ここは何処だろうか。一体、眠っている間に何があったのだろうか。エレンは、ゆっくりと起き上がり、周囲の景色に呆然とした。エレンがいた部屋は見覚えどころかみたこともない調度品に溢れていた。全体的に白で統一された部屋は、家具が全て小さくできている。エレンはもっとよく見ようとベッドから立ち上がろうとした。その時、視界の隅に何かが見えてエレンは動きを止めた。
「……え?」
ベッドの隅に縮こまって彼のお友達なのだろう大きな犬のぬいぐるみを抱きしめたまま、目を丸くしてこちらを凝視する小さなリヴァイに似た幼児が、いた。
「……兵長?」
 思わず、そう呼びかけた。
「……へいちょじゃない。りばい」
 怯えているせいか、自分の名前もきちんと言えていない幼児は、犬のぬいぐるみを更にきつく抱き締めてそう言った。




***




「えっと……ここは、お前の部屋?」
「……」
「こ、怖くない……ですよ?」
「……」
「……あー……」
 困った。エレンがこの部屋で出会ってしまった小さなリヴァイ似の幼児は、近寄っても泣かなかった代わりに、何を尋ねても固まったままである。ただ、じぃ。と、エレンを見上げるのみであった。しかし、この幼児は本当にリヴァイに似ていた。髪型から表情が乏しいところから何もかも。ただ、違うのはそのサイズと恐ろしい程にかわいいということだろうか。まだまだお尻が重そうな幼児体型だった。その子どもが床にぺたりと座り込んでエレンを見上げている。心なしか、興奮しているようにも見えなくはない。だが、この幼児は先ほどから何を聞いても黙ったままなのである。エレンが困惑しながら、幼児の前に座り込むこと数分。ようやく幼児は、エレンに向かって口を開いた。
「……しさん」
「?」
 よく聴こえなかった。更によく聴こうと、近寄るとミニ兵長は少しモジモジした。非常にかわいい。
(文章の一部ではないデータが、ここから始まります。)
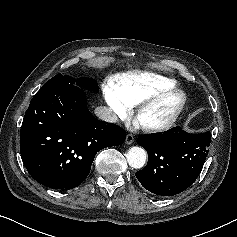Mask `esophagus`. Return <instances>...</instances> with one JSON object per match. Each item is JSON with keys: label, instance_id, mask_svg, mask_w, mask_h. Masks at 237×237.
<instances>
[{"label": "esophagus", "instance_id": "esophagus-1", "mask_svg": "<svg viewBox=\"0 0 237 237\" xmlns=\"http://www.w3.org/2000/svg\"><path fill=\"white\" fill-rule=\"evenodd\" d=\"M126 144L130 145L134 142V136L132 134H128L126 136V140H125Z\"/></svg>", "mask_w": 237, "mask_h": 237}]
</instances>
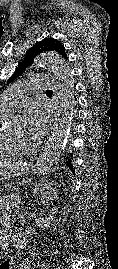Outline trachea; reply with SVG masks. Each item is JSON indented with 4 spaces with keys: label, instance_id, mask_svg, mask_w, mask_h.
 Returning <instances> with one entry per match:
<instances>
[{
    "label": "trachea",
    "instance_id": "1",
    "mask_svg": "<svg viewBox=\"0 0 118 269\" xmlns=\"http://www.w3.org/2000/svg\"><path fill=\"white\" fill-rule=\"evenodd\" d=\"M46 92H52V90H46Z\"/></svg>",
    "mask_w": 118,
    "mask_h": 269
}]
</instances>
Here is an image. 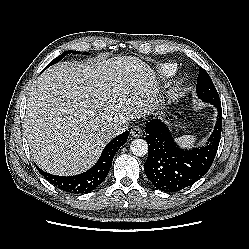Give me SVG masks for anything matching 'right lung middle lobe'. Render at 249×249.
<instances>
[{
	"instance_id": "obj_1",
	"label": "right lung middle lobe",
	"mask_w": 249,
	"mask_h": 249,
	"mask_svg": "<svg viewBox=\"0 0 249 249\" xmlns=\"http://www.w3.org/2000/svg\"><path fill=\"white\" fill-rule=\"evenodd\" d=\"M70 53H79V52H78V51H70V50H68V51L62 53V54H61L60 56H58L57 58H55L54 60H52V61L47 65V67L53 65L54 63L59 62L62 58H64L67 54H70ZM83 54H88V53L83 52ZM47 67H46V68H47ZM46 68H45V69H46Z\"/></svg>"
}]
</instances>
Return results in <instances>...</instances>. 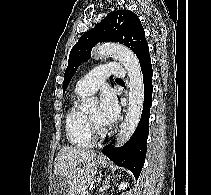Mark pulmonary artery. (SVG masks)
Here are the masks:
<instances>
[{"label": "pulmonary artery", "instance_id": "obj_1", "mask_svg": "<svg viewBox=\"0 0 211 195\" xmlns=\"http://www.w3.org/2000/svg\"><path fill=\"white\" fill-rule=\"evenodd\" d=\"M124 74V68L116 62L98 66L77 82L75 91L81 95L94 93L110 75L123 77Z\"/></svg>", "mask_w": 211, "mask_h": 195}]
</instances>
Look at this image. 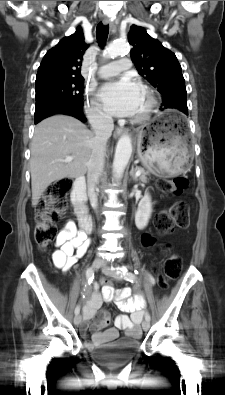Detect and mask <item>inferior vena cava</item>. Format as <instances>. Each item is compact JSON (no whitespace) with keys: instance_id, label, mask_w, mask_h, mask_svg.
Wrapping results in <instances>:
<instances>
[{"instance_id":"602c4592","label":"inferior vena cava","mask_w":225,"mask_h":395,"mask_svg":"<svg viewBox=\"0 0 225 395\" xmlns=\"http://www.w3.org/2000/svg\"><path fill=\"white\" fill-rule=\"evenodd\" d=\"M94 130L92 153L87 164L88 195L94 209L97 208L95 187L99 182L105 163V147L107 140L114 129L113 119L110 115L95 112L91 119Z\"/></svg>"}]
</instances>
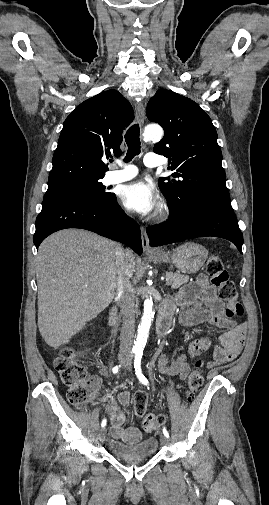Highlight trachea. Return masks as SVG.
<instances>
[{
    "mask_svg": "<svg viewBox=\"0 0 269 505\" xmlns=\"http://www.w3.org/2000/svg\"><path fill=\"white\" fill-rule=\"evenodd\" d=\"M140 128L139 124L132 125L125 134V141L128 146L125 162L131 161L135 156L140 154ZM112 162V160H111Z\"/></svg>",
    "mask_w": 269,
    "mask_h": 505,
    "instance_id": "3493384b",
    "label": "trachea"
}]
</instances>
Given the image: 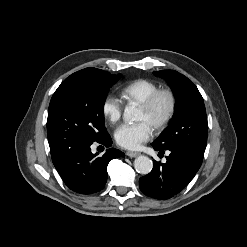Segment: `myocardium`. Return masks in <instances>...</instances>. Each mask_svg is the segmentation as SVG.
I'll return each instance as SVG.
<instances>
[{
    "mask_svg": "<svg viewBox=\"0 0 247 247\" xmlns=\"http://www.w3.org/2000/svg\"><path fill=\"white\" fill-rule=\"evenodd\" d=\"M162 97L167 98L168 108L164 116L153 125V128L157 131L164 129L174 117L177 107V98L175 93L171 89L167 88L158 89L140 104V108L147 112H151L157 104L158 100Z\"/></svg>",
    "mask_w": 247,
    "mask_h": 247,
    "instance_id": "f54148a6",
    "label": "myocardium"
}]
</instances>
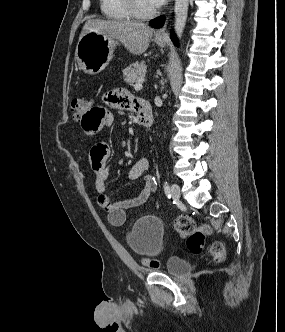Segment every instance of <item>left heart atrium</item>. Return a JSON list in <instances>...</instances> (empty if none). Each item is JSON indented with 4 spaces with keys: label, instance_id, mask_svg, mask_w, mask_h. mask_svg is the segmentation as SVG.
Masks as SVG:
<instances>
[{
    "label": "left heart atrium",
    "instance_id": "39dd6f15",
    "mask_svg": "<svg viewBox=\"0 0 285 332\" xmlns=\"http://www.w3.org/2000/svg\"><path fill=\"white\" fill-rule=\"evenodd\" d=\"M150 2L154 8H158L161 5H163L166 2V0H150Z\"/></svg>",
    "mask_w": 285,
    "mask_h": 332
}]
</instances>
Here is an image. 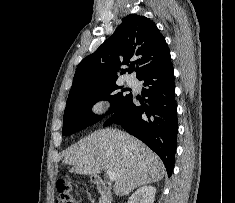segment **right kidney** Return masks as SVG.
Returning a JSON list of instances; mask_svg holds the SVG:
<instances>
[{"mask_svg":"<svg viewBox=\"0 0 235 203\" xmlns=\"http://www.w3.org/2000/svg\"><path fill=\"white\" fill-rule=\"evenodd\" d=\"M155 194L156 188L143 186L130 196L128 203H154Z\"/></svg>","mask_w":235,"mask_h":203,"instance_id":"obj_1","label":"right kidney"}]
</instances>
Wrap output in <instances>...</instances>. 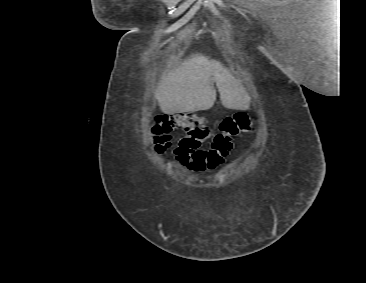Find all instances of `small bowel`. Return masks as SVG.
Listing matches in <instances>:
<instances>
[{
  "label": "small bowel",
  "mask_w": 366,
  "mask_h": 283,
  "mask_svg": "<svg viewBox=\"0 0 366 283\" xmlns=\"http://www.w3.org/2000/svg\"><path fill=\"white\" fill-rule=\"evenodd\" d=\"M172 145L171 136L169 135H159L154 136L152 138V149L156 154L162 155L164 154ZM233 147L224 146L222 149H219L220 151H217L216 157H215V165L210 167L209 169H214L216 166L223 163L225 157L229 154V152L232 150ZM226 150V154H221V151Z\"/></svg>",
  "instance_id": "small-bowel-1"
}]
</instances>
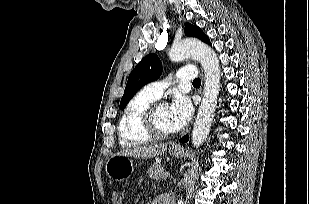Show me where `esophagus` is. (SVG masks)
<instances>
[{
    "label": "esophagus",
    "mask_w": 309,
    "mask_h": 204,
    "mask_svg": "<svg viewBox=\"0 0 309 204\" xmlns=\"http://www.w3.org/2000/svg\"><path fill=\"white\" fill-rule=\"evenodd\" d=\"M202 79H203V75H202ZM174 147H175V148H179V146H178V145H175Z\"/></svg>",
    "instance_id": "1"
}]
</instances>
(小さい兵長、すげぇかわいいんですけど! 表情乏しいけど、目がキラキラしてるし、なんか照れてるし!)
 エレンが、幼児リヴァイに内心興奮していることなど知らない小さなリヴァイは、エレンに向かってその小さなお口を再び動かした。
「てんしさんなの?」
「!」
 なんて。なんてかわいいことを言うんだ、この子は! エレンは目眩がした。恥ずかしそうに柔らかそうな頬を染めつつ、目をキラキラさせて天使さんなのかと訊いてきた。天使は、お前だ。と、エレンは叫びたかった。どうしよう、リヴァイ似のリヴァイがかわいすぎて倒れそう。エレンは興奮でクラクラしながらも、幼児に向き直った。
「てんしさん?」
「っっ」
 こてん。と、首を傾げた。もう駄目だ、この子が例え将来リヴァイ兵長のように掃除大好きな人類最強になるのだとしても、今は天使だ。かわいいは正義。そうだ。俺は今日から天使に転職しようとエレンが思ったのも仕方がない。だから、自然と。
「はい、天使です!」
 と、言ってしまったエレンを誰が責められようか。いや、責められはしない。ニコニコとそう答えると、リヴァイは、嬉しそうに顔を明るくした。そして、顔を少し興奮で赤らめたまま。
「てんしさん、リヴァイのおうちにきてくれた」
 と、小さな声で言った。
(お前が天使!)
 エレンは心の中で悶えた。恐ろしい子どもである。何がって、可愛さが異常である。エレンは、思わず子どもに手を伸ばしぎゅう。と、抱きしめた。子どもはびっくりしたように息を飲んだ。目をまた丸くして固まっている。かわいそうになっておろしてやると、リヴァイはすぐに犬のぬいぐるみのそばに寄った。
「天使さんに来てほしかったのか?」
 エレンの問いにこくり。と、子どもは頷く。
「ほんにでてきたてんしさんにきてほしくて、おつきさまにおねがいした」
「本ですか?」
 コクリ。と、またリヴァイは頷いた。そしてリヴァイは恥ずかしそうにモジモジしてちらりとエレンを見、ぬいぐるみに顔を埋めた。それから、少しだけ顔を覗かしてエレンを窺って来る。
「てんしさん、リヴァイのおねがいきいてくれる?」
 言ってから、サッと顔を隠された。
(あああああ!!!!!)
 エレンの理性は崩壊した。なんでもお願いはきく。そうに決まっているではないか。コクコクと頷くと、ぱぁぁぁ。と、リヴァイの顔が輝いた。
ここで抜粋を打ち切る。